* _Problem_
Exactly the lines from the one containing "485 346 33.3" through the final line of the data are to be written out again, with nothing added.
=== Begin Enclosure ===
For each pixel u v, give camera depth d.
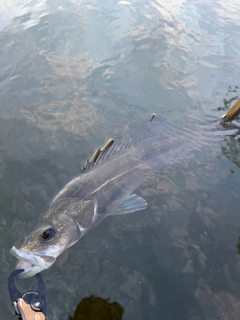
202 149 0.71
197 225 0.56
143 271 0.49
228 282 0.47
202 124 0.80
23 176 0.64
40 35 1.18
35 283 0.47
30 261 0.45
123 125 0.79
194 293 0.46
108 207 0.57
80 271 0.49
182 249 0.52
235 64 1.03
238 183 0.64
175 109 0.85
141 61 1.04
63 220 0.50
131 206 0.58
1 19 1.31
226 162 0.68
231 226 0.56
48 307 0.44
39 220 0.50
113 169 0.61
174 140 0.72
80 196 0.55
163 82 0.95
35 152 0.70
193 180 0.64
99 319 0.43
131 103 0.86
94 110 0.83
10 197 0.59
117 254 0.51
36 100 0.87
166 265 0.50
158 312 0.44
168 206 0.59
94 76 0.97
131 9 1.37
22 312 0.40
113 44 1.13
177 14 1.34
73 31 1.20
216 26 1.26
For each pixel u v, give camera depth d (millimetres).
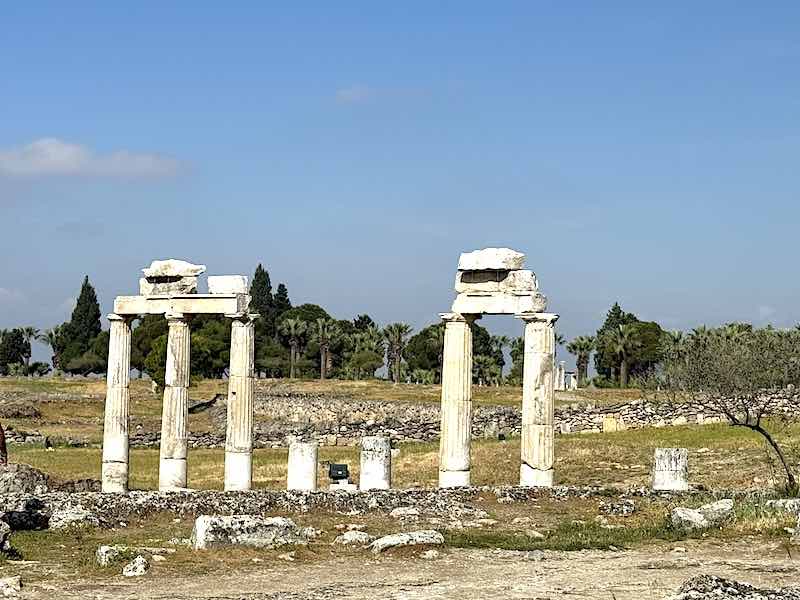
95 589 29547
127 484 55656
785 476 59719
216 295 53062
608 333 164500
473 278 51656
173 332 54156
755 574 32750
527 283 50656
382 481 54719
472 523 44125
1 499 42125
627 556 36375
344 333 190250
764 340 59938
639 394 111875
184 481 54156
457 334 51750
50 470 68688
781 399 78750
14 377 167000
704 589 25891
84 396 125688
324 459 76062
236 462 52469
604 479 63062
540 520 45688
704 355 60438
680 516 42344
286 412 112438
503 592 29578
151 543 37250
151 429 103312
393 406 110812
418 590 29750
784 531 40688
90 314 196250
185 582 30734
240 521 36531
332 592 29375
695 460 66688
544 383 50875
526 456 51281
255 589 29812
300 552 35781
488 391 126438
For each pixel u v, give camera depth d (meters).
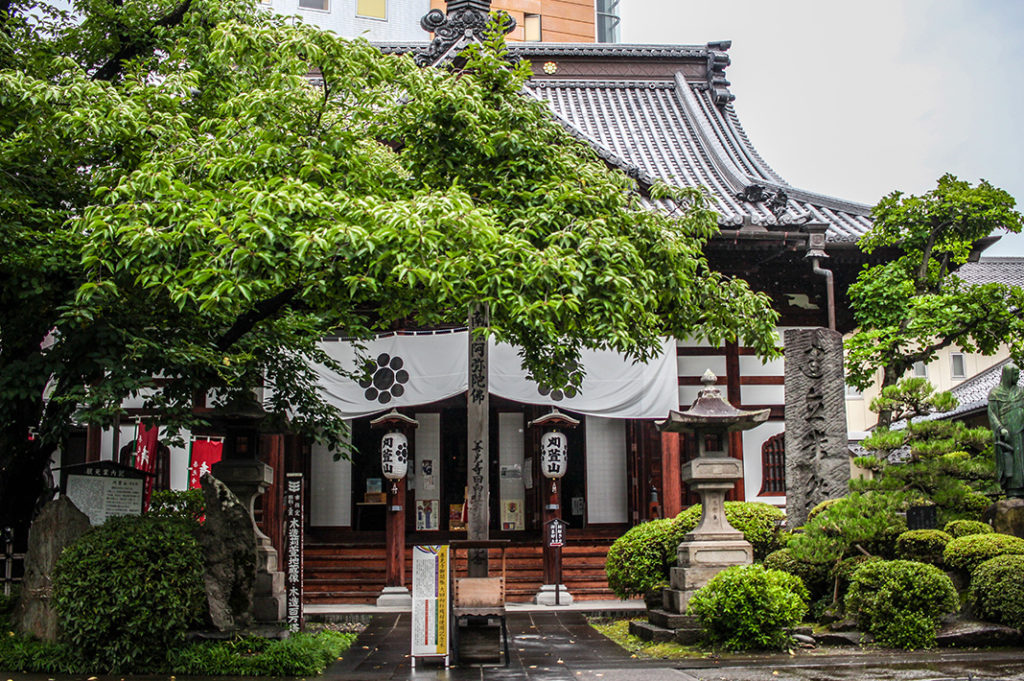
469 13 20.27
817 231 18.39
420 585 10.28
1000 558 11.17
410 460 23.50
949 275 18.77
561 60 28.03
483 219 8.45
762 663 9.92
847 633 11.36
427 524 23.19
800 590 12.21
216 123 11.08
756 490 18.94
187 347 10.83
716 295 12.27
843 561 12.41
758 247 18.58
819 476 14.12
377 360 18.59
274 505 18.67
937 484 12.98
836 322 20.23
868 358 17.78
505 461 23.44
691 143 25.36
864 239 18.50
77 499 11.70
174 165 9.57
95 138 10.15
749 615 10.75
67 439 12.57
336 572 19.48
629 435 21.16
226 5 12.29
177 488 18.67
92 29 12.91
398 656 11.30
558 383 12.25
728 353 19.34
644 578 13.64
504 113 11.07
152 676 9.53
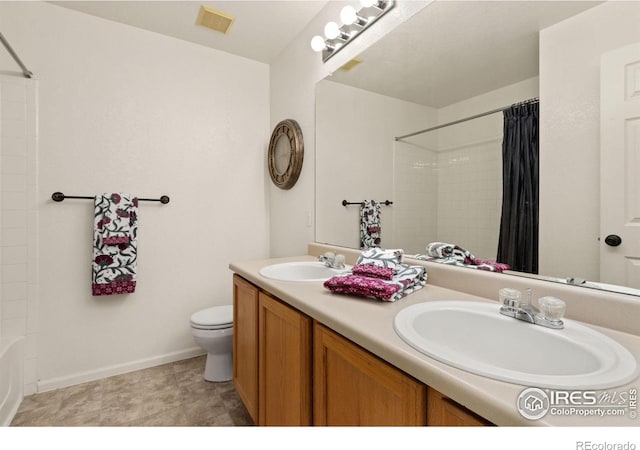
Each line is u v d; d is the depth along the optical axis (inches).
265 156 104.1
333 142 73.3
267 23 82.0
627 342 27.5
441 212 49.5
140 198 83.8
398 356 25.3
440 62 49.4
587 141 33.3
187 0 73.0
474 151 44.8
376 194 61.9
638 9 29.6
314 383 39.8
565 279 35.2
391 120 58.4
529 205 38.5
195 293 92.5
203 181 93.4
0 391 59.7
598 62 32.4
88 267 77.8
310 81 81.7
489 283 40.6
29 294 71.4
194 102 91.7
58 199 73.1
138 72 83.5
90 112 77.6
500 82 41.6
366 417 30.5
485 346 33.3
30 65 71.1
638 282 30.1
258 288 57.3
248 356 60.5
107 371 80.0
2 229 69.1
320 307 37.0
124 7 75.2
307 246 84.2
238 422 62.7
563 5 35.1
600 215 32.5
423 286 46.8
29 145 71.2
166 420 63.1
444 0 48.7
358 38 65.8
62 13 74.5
=== End Enclosure ===
* _Task solution_
485 346 33.3
30 65 71.1
638 282 30.1
258 288 57.3
248 356 60.5
107 371 80.0
2 229 69.1
320 307 37.0
124 7 75.2
307 246 84.2
238 422 62.7
563 5 35.1
600 215 32.5
423 286 46.8
29 145 71.2
166 420 63.1
444 0 48.7
358 38 65.8
62 13 74.5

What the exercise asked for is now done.